Kitap, adının yarısını yazarın soyadından alıyor. Samimi ve sıcak bir kitap ismi olarak göründü bana Karaca Gözü. Kapak da ismiyle müsemma kitabın. Karaca dile hâkim; bunda yazarın edebiyat öğretmeni olmasının payı kuşkusuz büyüktür.
Değerlendirme-değini-yorumlama alanındaki yazılardan oluşan Karaca Gözü, Süheyla Karaca Hanönü’nün ilk kitabı. Kitapta yirmi iki yazarın (çoğu öykü türünde) yirmi iki metni incelenmiş. Karaca’nın, ilk kitabında dilde yakaladığı istikrar yanında akıcı ve samimi üslubu da takdire şayan. Bu başarının temelinde kesinlikle yorumlayıcının samimi duruşunun büyük payı var. Öyledir, kurmaca metinler dâhil edebî metinlerde yazarın samimi duruşu, anlatımın istikametini tayinde büyük bir paya sahiptir. Öte yandan; Karaca’nın mercek tuttuğu öykü kitabıyla veya parça öykülerle ilgili yaptığı yorumlar ilgili yazarları tanımamıza da imkân sağlıyor. Karaca’nın kitabını önemli kılan diğer husus yazarın yer yer analitik bir bakışa sahip olmasıdır. Şu cümle yazarın bu eğilimini tespit etmemizde yeterince belirleyicidir: “Sanatçı dillendiremediği çoğu şeyi eserlerinde satır aralarında saklar; bazen söyleyemedikleri içinde kalır.” Bu sıra cümleye üçüncü yargı olarak “…veya bunu kahramanlarına söyletir,” cümlesi de eklenebilir. Karaca’yı özellikle karakter analizine, metin yorumunda oylumlu ve açılımlı bir üsluba yatkın gördüm.

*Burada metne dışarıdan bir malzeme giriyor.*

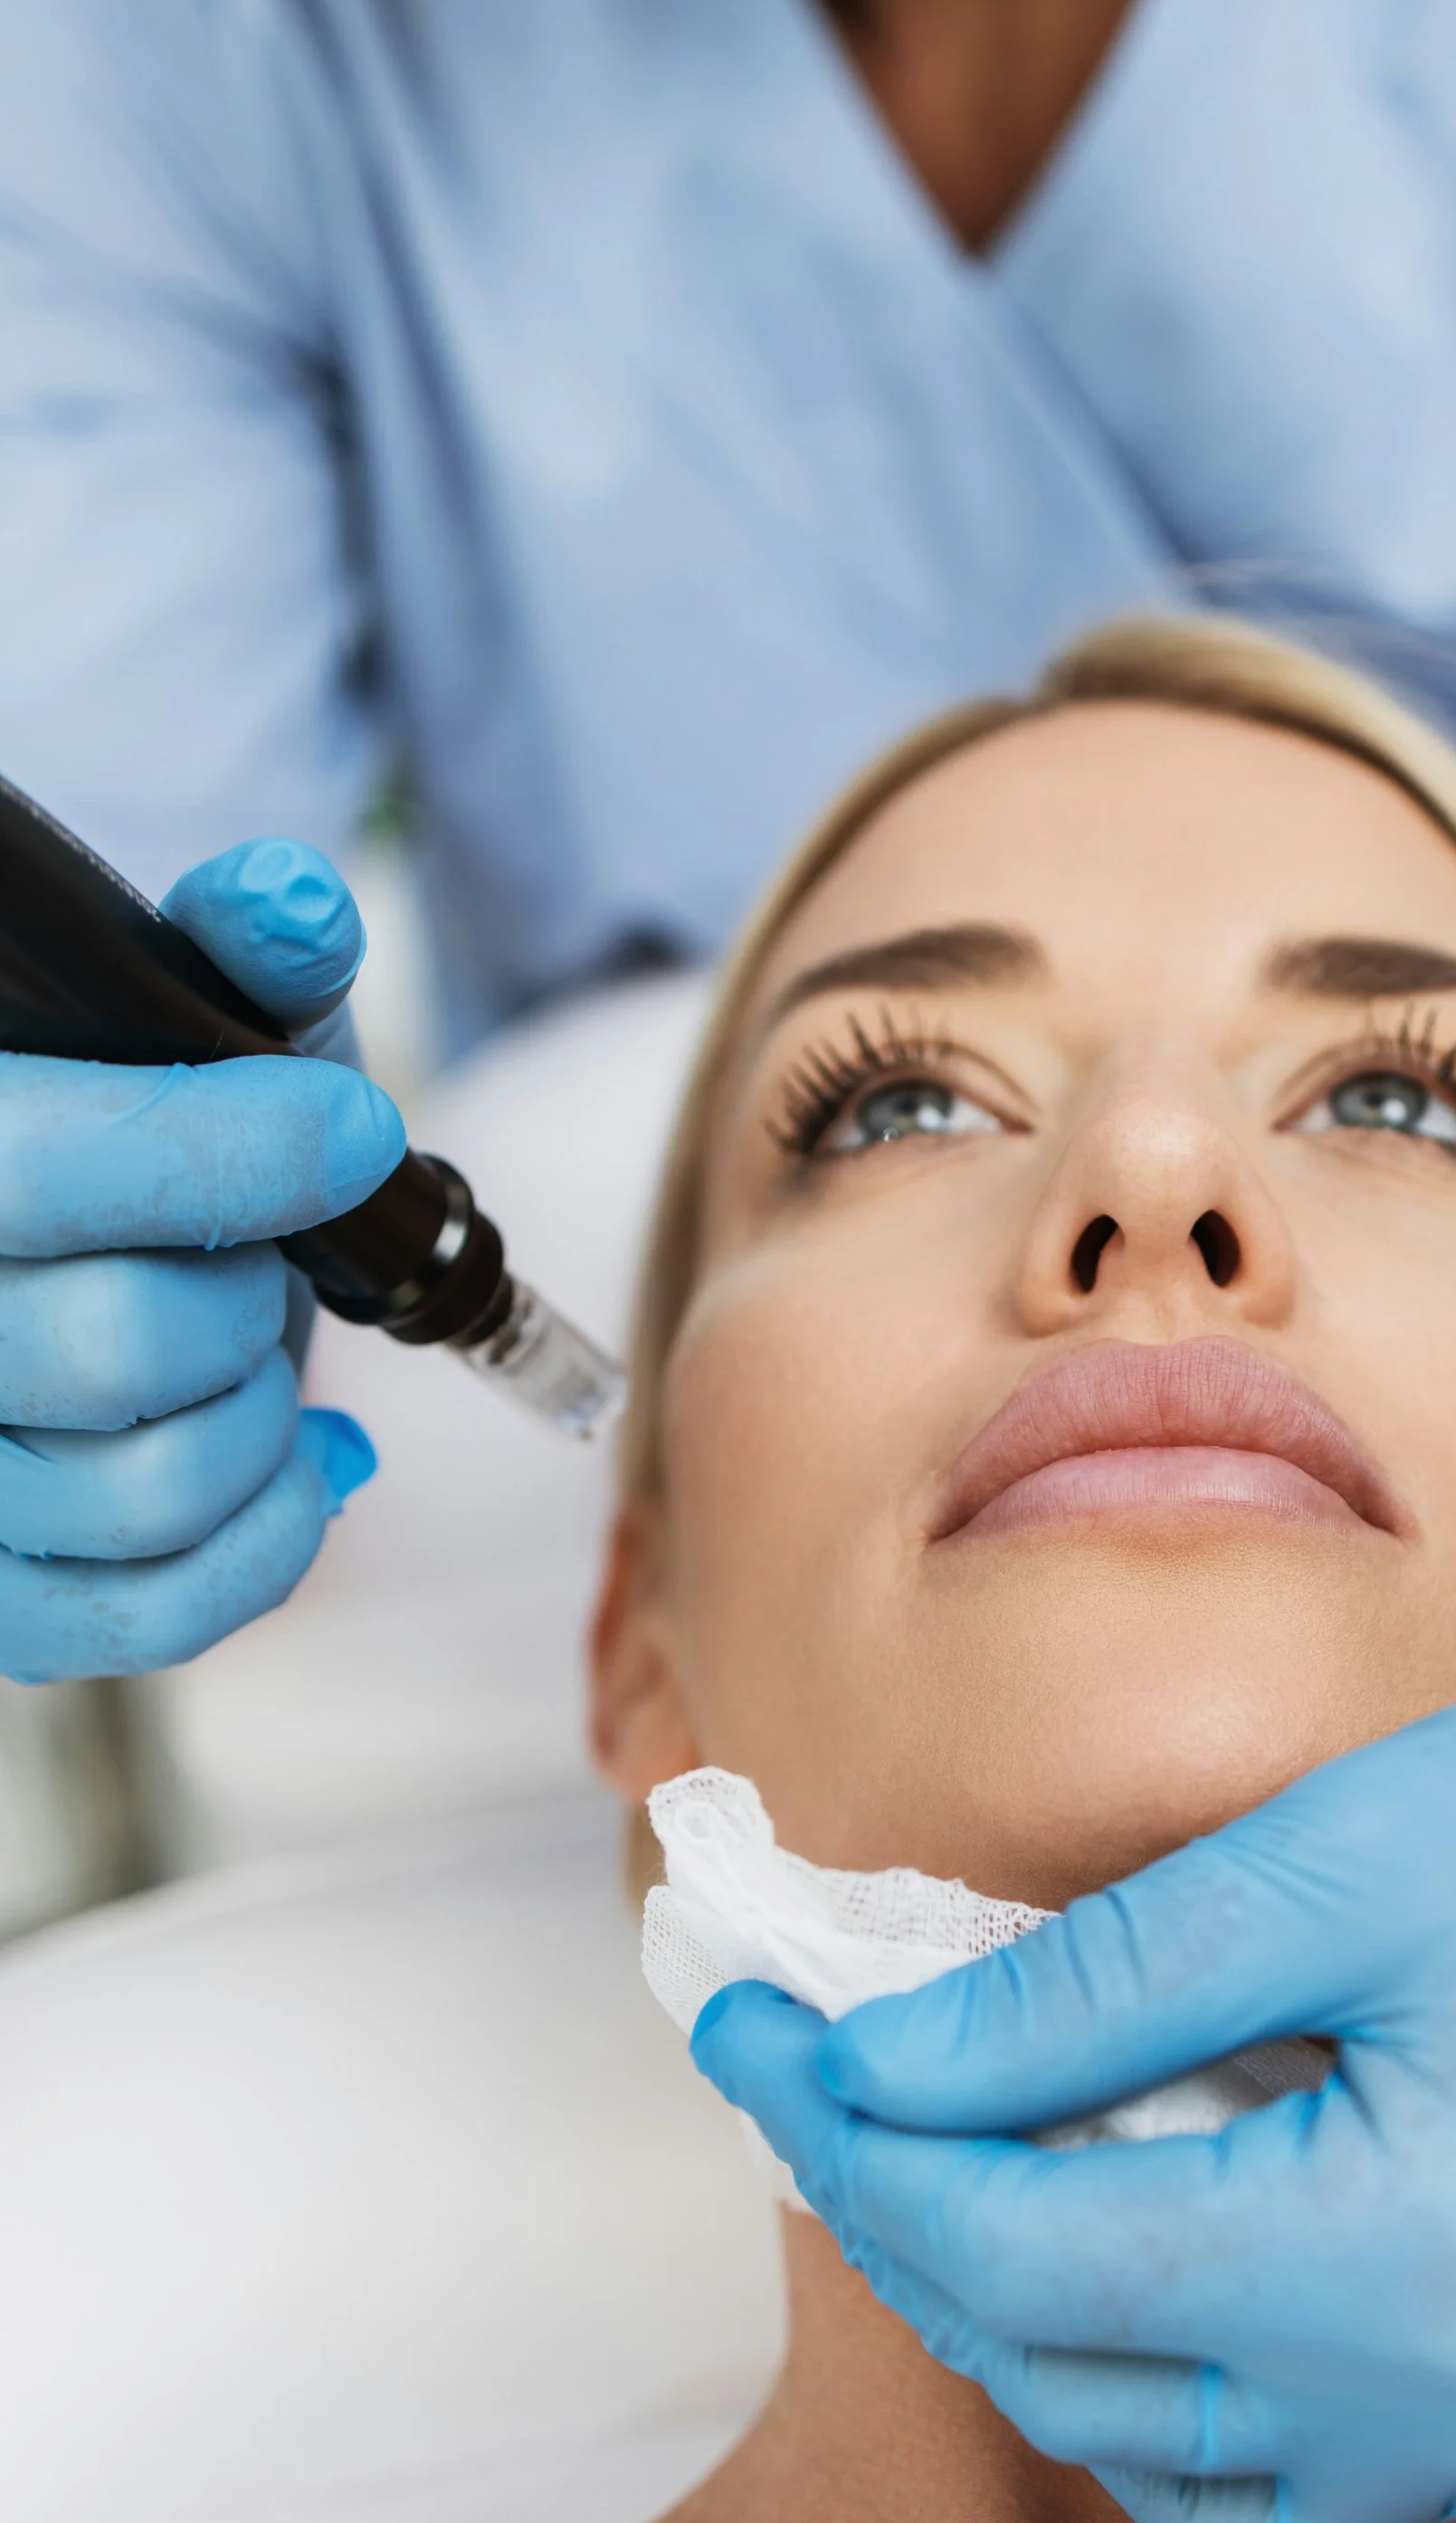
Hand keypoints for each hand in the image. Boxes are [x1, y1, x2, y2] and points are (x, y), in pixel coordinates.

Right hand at [0, 840, 404, 1680]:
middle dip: (251, 1295)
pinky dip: (272, 1538)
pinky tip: (307, 1460)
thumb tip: (291, 907)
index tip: (350, 1126)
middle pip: (127, 1347)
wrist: (99, 1240)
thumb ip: (243, 946)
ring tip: (256, 1346)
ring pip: (155, 1491)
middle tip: (261, 1255)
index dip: (226, 1152)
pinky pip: (156, 1616)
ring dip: (267, 1416)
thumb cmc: (145, 1113)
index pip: (38, 1174)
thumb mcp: (188, 1003)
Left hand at [693, 1536, 1455, 2522]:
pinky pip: (1295, 2459)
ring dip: (1028, 2309)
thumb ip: (1090, 1993)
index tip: (743, 2012)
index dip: (853, 2128)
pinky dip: (1166, 2368)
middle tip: (817, 2057)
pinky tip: (1128, 2219)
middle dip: (912, 2210)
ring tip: (954, 2135)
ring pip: (1167, 2450)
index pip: (1024, 2251)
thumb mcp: (1346, 1860)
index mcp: (1409, 2278)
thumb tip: (883, 2058)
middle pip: (1076, 2368)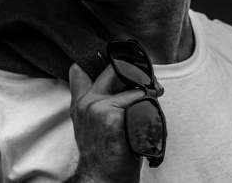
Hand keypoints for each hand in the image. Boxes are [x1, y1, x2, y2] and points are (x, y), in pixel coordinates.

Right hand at [68, 63, 145, 182]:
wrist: (101, 178)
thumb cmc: (101, 152)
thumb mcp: (86, 122)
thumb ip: (83, 94)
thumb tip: (79, 69)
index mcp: (81, 101)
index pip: (83, 69)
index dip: (105, 62)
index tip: (124, 60)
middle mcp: (88, 102)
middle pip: (114, 70)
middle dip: (136, 74)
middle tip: (151, 86)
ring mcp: (99, 108)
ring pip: (132, 88)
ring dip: (148, 96)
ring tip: (151, 108)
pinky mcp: (113, 117)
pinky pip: (139, 102)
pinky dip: (149, 109)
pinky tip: (147, 121)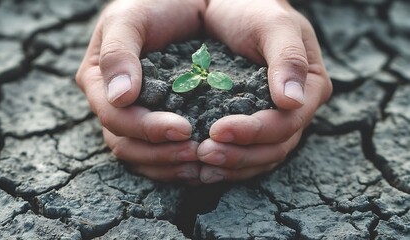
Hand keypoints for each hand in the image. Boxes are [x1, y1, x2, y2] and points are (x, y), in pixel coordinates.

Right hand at [76, 0, 206, 182]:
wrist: (178, 4)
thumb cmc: (151, 5)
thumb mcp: (129, 19)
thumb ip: (118, 53)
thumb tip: (119, 97)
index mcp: (98, 81)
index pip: (115, 117)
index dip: (146, 128)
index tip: (183, 128)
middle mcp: (111, 103)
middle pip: (125, 143)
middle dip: (159, 152)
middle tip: (196, 151)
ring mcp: (132, 114)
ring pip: (139, 154)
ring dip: (167, 163)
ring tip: (199, 162)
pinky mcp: (154, 120)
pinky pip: (156, 152)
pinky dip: (173, 163)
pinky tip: (197, 165)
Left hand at [197, 0, 332, 182]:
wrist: (233, 8)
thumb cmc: (255, 10)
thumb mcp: (274, 25)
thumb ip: (288, 58)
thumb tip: (292, 102)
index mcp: (310, 87)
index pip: (288, 123)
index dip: (255, 132)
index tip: (218, 130)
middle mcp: (297, 109)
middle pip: (275, 147)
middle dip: (240, 155)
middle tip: (203, 153)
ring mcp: (277, 119)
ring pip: (261, 157)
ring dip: (232, 165)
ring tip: (200, 167)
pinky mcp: (254, 123)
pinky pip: (247, 154)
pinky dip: (228, 164)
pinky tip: (204, 168)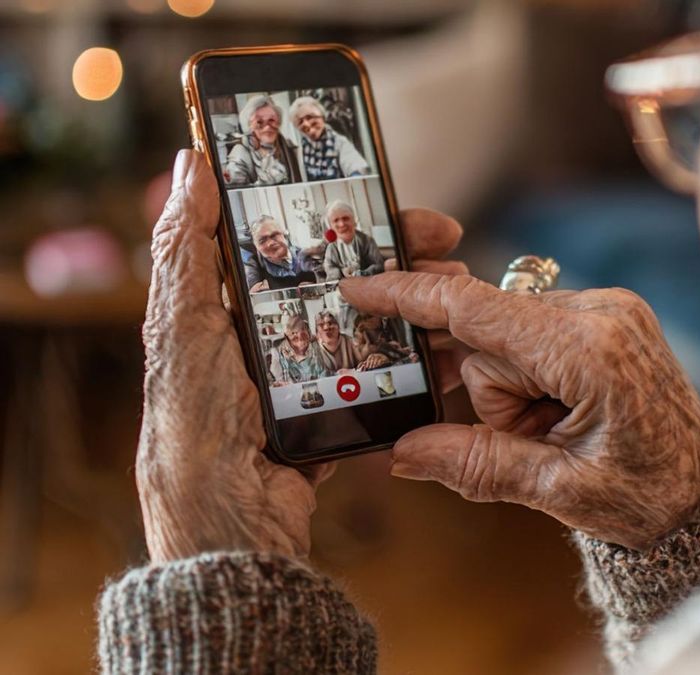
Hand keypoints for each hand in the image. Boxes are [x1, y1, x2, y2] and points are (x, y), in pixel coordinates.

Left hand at [136, 150, 468, 562]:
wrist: (227, 523)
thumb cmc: (193, 420)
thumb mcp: (183, 324)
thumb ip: (187, 248)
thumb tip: (192, 162)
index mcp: (240, 308)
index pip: (304, 244)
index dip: (352, 218)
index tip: (398, 201)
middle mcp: (279, 338)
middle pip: (353, 281)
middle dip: (404, 260)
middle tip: (449, 246)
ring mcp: (314, 379)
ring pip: (379, 328)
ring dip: (423, 309)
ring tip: (460, 295)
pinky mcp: (339, 418)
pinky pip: (388, 382)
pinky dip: (420, 366)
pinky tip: (450, 355)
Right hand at [339, 274, 699, 549]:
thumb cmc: (650, 495)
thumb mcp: (560, 490)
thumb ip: (477, 465)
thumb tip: (403, 453)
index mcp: (590, 352)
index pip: (478, 310)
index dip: (411, 297)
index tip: (360, 285)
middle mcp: (602, 313)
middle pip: (489, 333)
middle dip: (493, 393)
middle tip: (537, 437)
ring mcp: (609, 308)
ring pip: (509, 335)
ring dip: (515, 389)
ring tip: (560, 431)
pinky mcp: (608, 316)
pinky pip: (535, 333)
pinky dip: (532, 375)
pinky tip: (563, 412)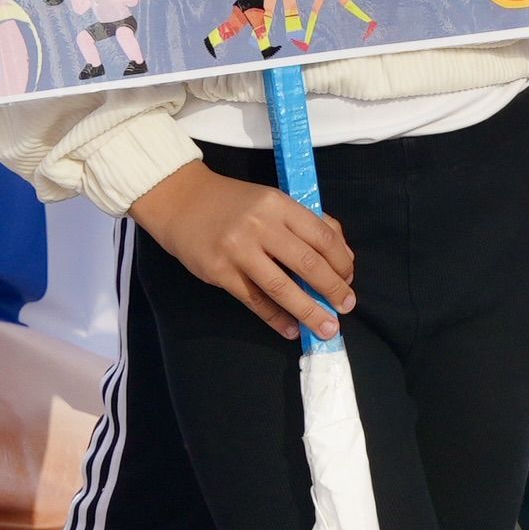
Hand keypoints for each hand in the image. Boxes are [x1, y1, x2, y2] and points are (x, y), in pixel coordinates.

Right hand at [135, 161, 357, 334]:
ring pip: (282, 287)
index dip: (341, 261)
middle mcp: (260, 226)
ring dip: (309, 311)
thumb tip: (340, 255)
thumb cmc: (233, 202)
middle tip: (346, 307)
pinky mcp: (219, 272)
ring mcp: (238, 250)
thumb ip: (304, 222)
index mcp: (278, 204)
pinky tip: (292, 329)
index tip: (348, 278)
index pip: (322, 236)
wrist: (180, 200)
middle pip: (307, 263)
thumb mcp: (270, 200)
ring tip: (326, 327)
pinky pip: (255, 300)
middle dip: (332, 289)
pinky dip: (276, 318)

Karaca’ya; Derrida, Ricoeur, Barthes, Bakhtin gibi bu işin ustalarından da istifade ederek hermenötik okumalarda bu bakışı daha da derinleştirebileceğini söyleyeceğim. Bu gerçekleştikten sonra Karaca’nın çalışmaları analitik tahlil ve eleştiriye yönelecek; böylece bu hattaki duruş tahkim edilmiş olacaktır. Edebiyatımızın şiddetle ihtiyaç duyduğu bir alandır eleştirmenlik. Piyasada “eleştiri” etiketli metinlerin çok azının eleştiri niteliğinde olduğunu, bu değini-yorumların yazarlarının da eleştirmen olmadığını erbabı biliyor. Hep söylerim, bu alan boştur. Süheyla Karaca bu boşluğu doldurmaya aday görünüyor. Karaca Gözü hayırlı olsun.